• [Work required]: Count the lines in the rows below that contain the string "lung", with case counting. Reply with the number only.

---- Input records

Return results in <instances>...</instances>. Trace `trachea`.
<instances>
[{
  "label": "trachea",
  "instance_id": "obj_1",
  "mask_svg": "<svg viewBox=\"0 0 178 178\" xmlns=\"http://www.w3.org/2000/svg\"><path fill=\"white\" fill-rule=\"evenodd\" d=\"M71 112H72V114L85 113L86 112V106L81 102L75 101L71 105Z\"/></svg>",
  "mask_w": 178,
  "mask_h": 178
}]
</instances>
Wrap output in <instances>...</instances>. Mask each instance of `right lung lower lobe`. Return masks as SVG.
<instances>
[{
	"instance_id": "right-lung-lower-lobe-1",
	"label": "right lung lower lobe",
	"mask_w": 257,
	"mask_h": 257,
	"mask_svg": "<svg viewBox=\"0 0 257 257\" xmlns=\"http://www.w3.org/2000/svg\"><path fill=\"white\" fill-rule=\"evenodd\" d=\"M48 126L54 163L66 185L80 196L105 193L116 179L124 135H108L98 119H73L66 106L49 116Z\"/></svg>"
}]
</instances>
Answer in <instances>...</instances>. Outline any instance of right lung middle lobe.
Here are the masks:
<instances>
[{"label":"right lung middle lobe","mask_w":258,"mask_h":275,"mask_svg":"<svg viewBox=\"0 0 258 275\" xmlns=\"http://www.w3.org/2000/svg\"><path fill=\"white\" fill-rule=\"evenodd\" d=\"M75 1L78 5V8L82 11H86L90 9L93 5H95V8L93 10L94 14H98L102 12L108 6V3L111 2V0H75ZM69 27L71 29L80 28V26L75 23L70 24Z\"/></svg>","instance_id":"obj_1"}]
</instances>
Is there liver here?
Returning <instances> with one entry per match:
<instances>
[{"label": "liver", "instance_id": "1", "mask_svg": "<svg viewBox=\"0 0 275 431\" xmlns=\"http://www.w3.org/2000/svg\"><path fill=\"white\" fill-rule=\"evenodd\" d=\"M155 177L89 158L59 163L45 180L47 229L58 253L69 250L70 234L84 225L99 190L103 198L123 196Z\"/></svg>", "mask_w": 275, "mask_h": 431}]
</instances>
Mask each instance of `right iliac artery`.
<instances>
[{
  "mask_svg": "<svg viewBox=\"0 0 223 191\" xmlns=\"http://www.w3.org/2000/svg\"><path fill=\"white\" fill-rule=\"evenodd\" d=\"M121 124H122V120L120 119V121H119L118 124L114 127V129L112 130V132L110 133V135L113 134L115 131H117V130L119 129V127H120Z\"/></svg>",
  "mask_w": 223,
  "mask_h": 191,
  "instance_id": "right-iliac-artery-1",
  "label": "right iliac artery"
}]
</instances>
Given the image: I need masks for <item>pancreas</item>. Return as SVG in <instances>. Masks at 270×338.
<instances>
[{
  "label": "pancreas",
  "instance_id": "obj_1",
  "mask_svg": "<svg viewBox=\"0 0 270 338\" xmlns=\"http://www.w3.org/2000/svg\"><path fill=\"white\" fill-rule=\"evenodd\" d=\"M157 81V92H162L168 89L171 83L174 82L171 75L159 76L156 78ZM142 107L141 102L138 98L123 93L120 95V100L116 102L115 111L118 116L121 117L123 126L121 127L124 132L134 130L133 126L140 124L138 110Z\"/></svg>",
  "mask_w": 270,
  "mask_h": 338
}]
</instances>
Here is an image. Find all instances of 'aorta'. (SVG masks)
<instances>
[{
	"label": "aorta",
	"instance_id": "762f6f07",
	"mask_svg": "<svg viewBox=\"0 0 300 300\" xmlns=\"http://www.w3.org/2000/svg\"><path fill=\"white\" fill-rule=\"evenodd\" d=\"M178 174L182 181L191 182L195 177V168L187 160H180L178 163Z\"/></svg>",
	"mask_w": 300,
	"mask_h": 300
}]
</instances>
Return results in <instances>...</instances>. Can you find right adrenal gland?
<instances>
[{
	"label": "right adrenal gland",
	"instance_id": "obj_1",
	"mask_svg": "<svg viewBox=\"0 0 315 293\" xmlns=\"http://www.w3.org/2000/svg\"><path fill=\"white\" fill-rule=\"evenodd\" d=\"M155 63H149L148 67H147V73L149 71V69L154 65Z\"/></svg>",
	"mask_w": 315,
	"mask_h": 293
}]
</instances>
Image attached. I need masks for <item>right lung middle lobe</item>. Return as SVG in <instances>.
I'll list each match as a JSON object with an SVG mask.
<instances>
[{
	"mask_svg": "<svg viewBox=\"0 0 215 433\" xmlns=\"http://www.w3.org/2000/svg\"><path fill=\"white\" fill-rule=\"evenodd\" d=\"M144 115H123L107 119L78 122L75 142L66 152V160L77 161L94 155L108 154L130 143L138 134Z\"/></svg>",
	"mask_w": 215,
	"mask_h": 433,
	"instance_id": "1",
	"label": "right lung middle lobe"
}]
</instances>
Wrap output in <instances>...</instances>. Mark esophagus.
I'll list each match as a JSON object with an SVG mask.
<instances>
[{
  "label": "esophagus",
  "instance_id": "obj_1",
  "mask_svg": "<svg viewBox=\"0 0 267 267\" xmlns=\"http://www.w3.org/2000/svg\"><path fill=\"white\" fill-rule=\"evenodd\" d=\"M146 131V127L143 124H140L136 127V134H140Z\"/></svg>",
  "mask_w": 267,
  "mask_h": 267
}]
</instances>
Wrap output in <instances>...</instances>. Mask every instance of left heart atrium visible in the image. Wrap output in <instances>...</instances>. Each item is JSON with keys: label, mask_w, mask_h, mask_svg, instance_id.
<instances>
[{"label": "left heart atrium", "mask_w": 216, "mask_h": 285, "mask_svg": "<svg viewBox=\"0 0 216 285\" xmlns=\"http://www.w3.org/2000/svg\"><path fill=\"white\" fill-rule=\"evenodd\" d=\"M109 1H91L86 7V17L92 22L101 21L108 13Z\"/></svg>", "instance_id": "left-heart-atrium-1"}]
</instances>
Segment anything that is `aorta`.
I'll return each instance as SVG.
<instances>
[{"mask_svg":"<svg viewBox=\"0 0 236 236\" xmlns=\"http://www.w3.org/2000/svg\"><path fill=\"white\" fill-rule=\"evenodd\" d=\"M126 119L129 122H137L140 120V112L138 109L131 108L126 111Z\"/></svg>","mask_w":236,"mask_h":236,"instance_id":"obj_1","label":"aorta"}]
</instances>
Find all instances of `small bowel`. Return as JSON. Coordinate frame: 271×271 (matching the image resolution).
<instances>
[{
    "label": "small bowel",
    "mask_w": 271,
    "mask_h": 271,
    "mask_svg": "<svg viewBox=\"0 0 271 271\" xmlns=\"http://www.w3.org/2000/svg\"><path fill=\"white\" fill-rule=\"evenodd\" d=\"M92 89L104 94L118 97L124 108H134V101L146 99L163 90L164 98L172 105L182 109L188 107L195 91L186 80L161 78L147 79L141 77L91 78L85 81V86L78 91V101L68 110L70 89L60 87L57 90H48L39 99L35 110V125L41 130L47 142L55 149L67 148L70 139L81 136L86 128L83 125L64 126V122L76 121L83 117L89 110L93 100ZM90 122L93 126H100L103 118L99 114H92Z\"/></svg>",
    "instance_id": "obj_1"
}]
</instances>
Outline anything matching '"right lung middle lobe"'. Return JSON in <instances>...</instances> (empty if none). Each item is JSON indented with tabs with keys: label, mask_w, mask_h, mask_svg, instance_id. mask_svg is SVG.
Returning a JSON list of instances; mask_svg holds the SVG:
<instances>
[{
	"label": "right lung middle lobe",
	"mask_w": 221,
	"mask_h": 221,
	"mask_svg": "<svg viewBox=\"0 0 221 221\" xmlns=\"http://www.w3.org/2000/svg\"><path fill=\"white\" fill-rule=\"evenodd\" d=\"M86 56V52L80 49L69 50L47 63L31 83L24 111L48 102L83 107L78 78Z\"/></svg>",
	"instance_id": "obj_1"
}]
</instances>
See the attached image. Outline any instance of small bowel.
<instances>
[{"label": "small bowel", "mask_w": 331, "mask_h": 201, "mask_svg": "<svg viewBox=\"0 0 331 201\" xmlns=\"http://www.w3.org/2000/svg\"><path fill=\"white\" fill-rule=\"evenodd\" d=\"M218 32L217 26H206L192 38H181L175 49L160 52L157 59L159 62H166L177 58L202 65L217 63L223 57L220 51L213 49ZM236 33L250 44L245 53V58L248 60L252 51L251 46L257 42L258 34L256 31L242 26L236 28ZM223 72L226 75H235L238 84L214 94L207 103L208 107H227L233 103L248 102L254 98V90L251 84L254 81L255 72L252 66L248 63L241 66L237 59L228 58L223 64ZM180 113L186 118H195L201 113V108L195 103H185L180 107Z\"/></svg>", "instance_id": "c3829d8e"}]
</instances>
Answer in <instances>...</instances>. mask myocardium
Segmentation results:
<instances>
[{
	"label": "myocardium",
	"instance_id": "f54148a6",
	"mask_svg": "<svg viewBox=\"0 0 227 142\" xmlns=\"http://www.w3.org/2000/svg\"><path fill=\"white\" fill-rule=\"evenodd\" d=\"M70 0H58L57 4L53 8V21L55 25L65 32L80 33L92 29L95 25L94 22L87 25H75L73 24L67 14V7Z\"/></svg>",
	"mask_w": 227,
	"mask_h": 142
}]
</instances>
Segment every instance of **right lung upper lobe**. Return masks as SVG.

--------

• [Result]: 10